# Looking for some drippers



## Viper_SA (4/4/22)

Hi all,

I'm looking for some dripper. Made especially for dripping and not squonking. No mesh please. 810 drip tips preferred and single coils if possible, but will look at dual coils as well. Then also looking for a very simple mtl drippers for testing mtl tobaccos with. Considering going back into DIY a little bit. I enjoy the Nitrous, but it's not really perfect for dripping. Also have the OG Recurve, but very shallow juice Wells on that. 

Hit me with some ideas please.


----------



## vicTor (4/4/22)

Impi RDA

Reactions: Thanks 1


----------



## DarthBranMuffin (4/4/22)

Dead Rabbit SQ with MTL airflow and 510 adapter for tobacco's and DL/RDL and 810 for dripping.
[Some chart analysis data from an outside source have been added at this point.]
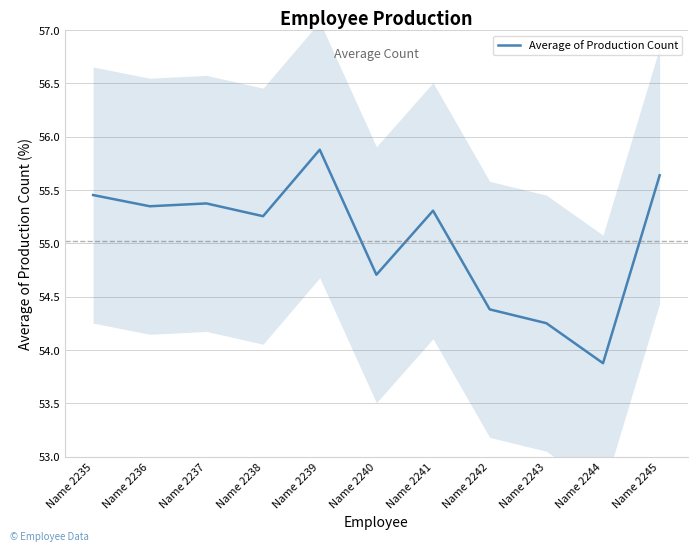

Does the chart have visible grid lines?

Yes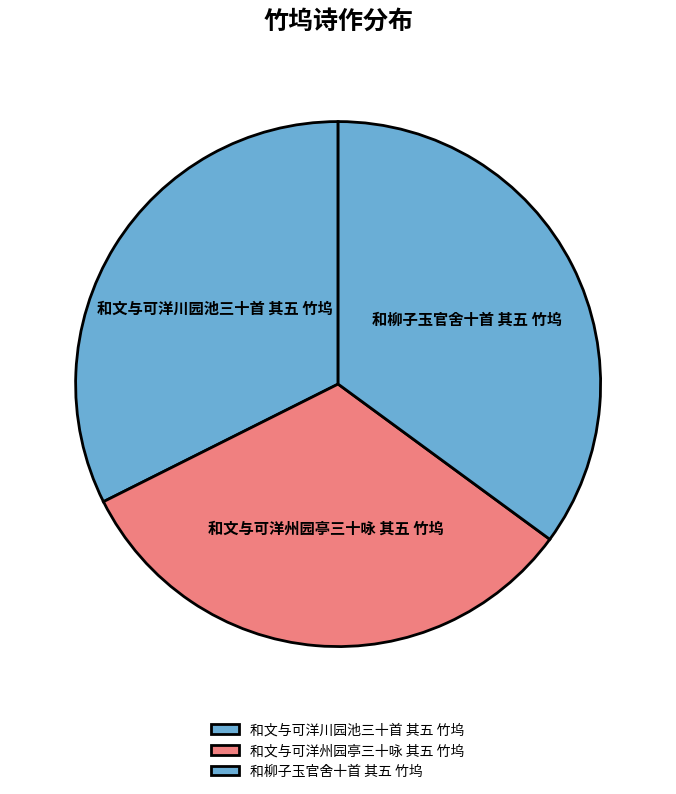

Which category has the biggest portion of the pie?

和柳子玉官舍十首 其五 竹坞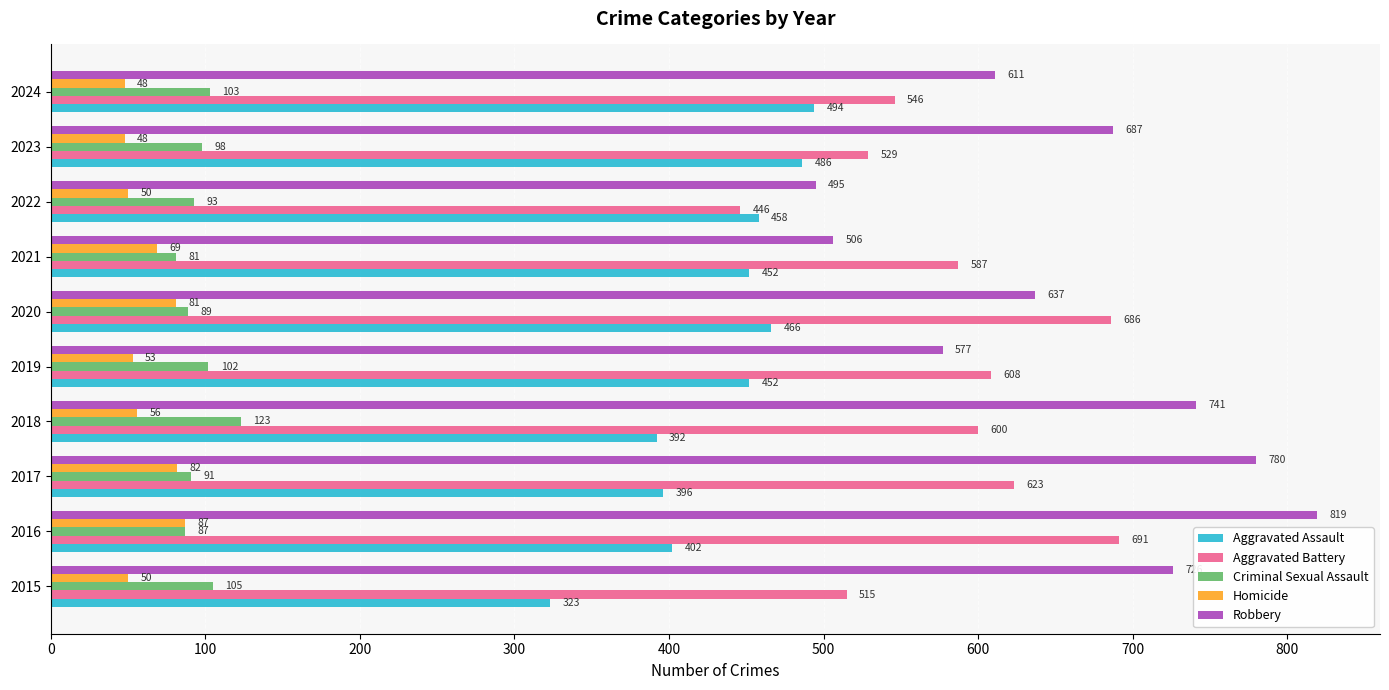

Which series has the largest range (max minus min)?

Robbery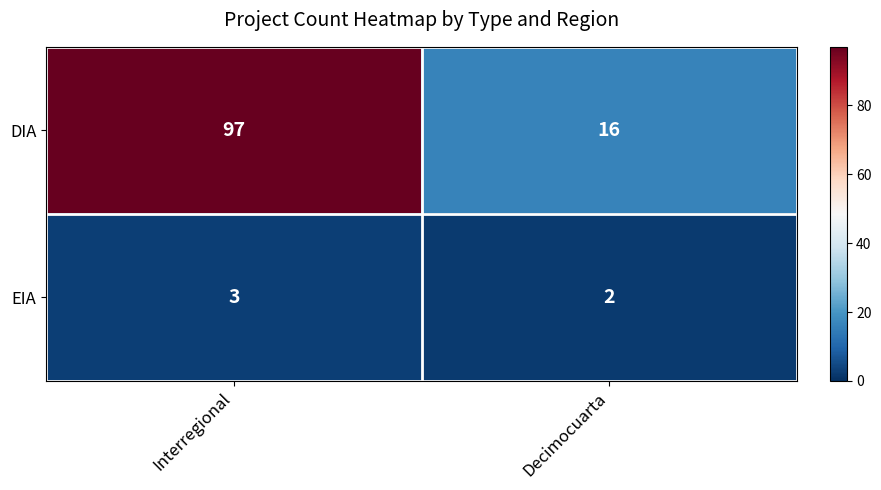

At how many categories does at least one series exceed 27?

1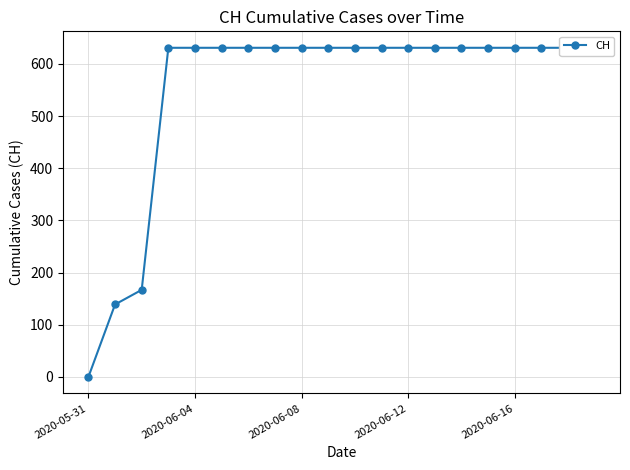

Reading right to left, transcribe all the data shown in this chart.

631	631	631	631	631	631	631	631	631	631	631	631	631	631	631	631	631	167	139	0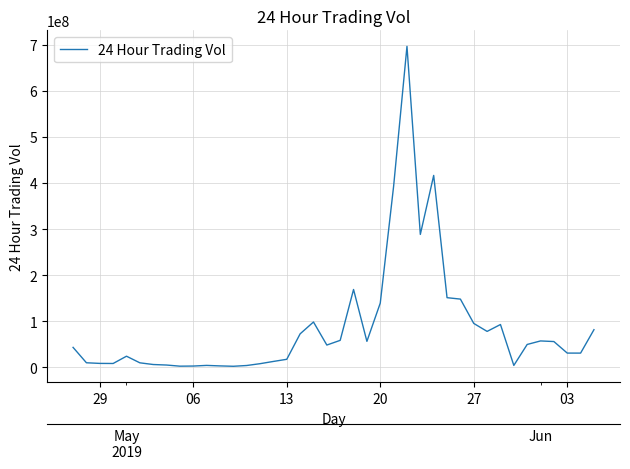

True or false: there are more than 1 points higher than both neighbors.

True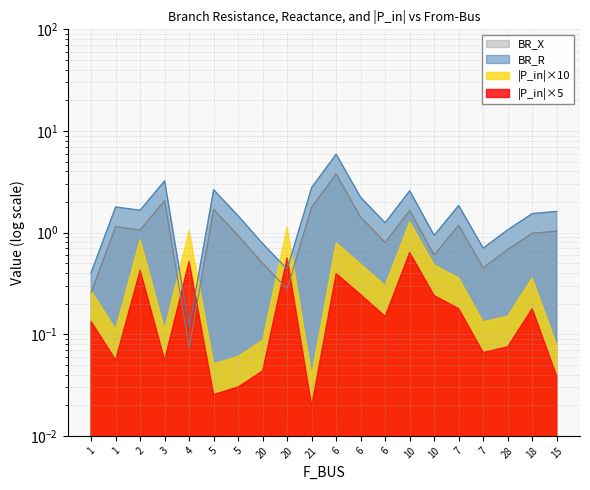

True or false: BR_R and BR_X intersect in this chart.

False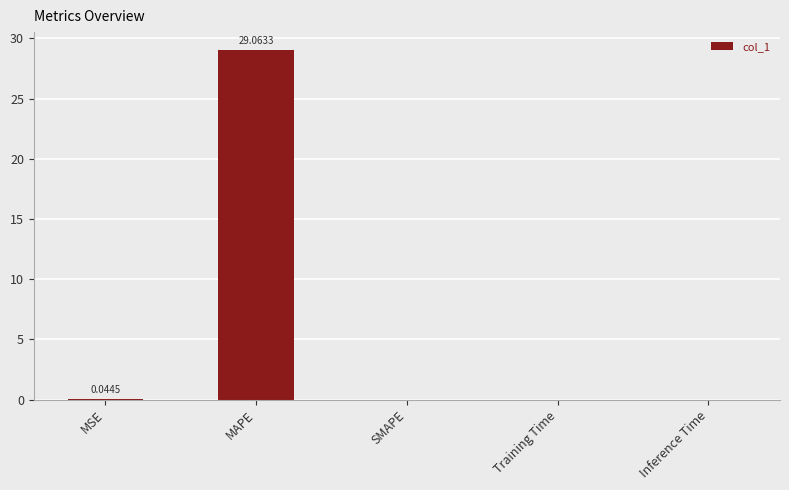

What is the sum of all values?

29.1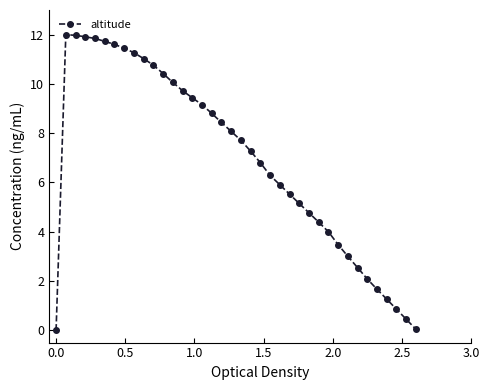

What is the difference between the second highest and minimum values?

12.0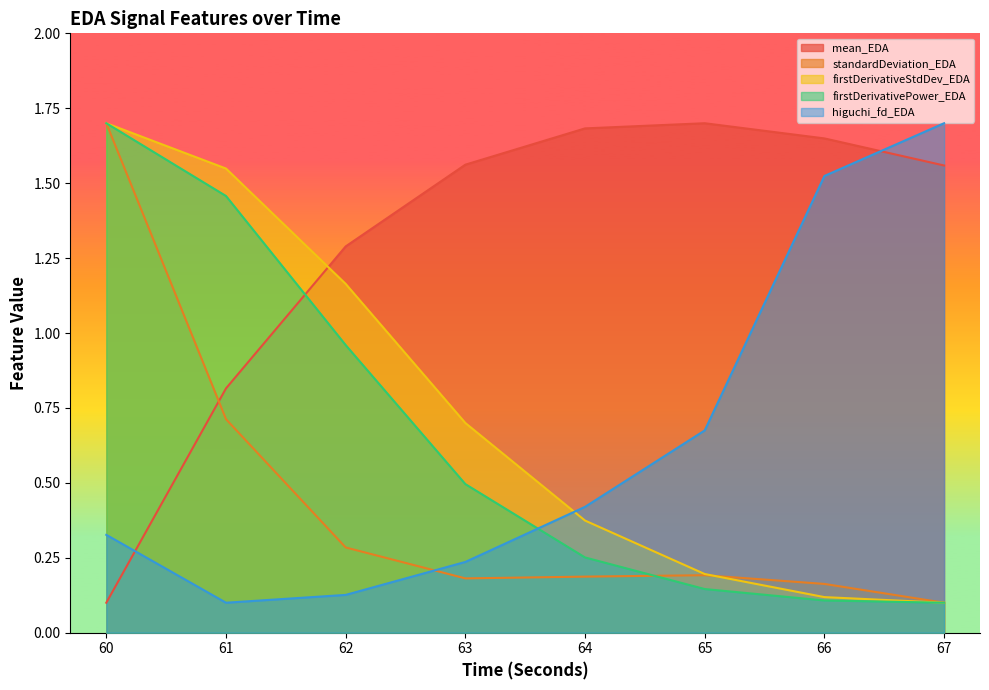

Which series has the largest total across all categories?

mean_EDA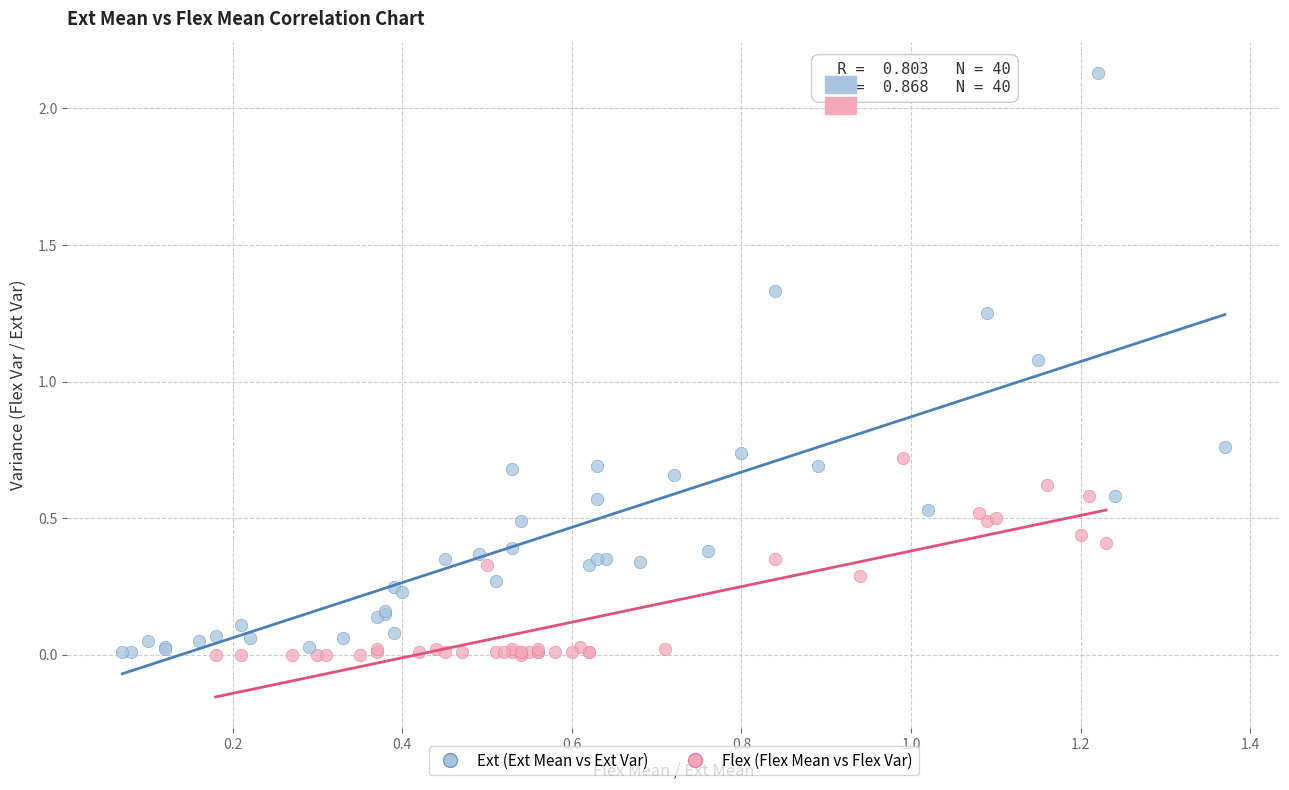

Which series has the widest spread of Y values?

Ext (Ext Mean vs Ext Var)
Reactions: Like 2 | Thanks 1


----------



## Angelskeeper (4/4/22)

Dead Rabbit v3. Can be run in single or dual coil.
Digiflavour Drop 1.5
Tigertek Morphe RDA ( single coiler )
Augvape & Twisted Messes Ocula RDA

All good flavour RDAs.... the list can go on & on... 
You really just need to find one that works best for you.

Reactions: Like 1 | Thanks 1


----------



## Paul33 (4/4/22)

I have an asmodus .blank if you're keen.

Single coil, top airflow, super deep juice well.

Reactions: Winner 1 | Thanks 1


----------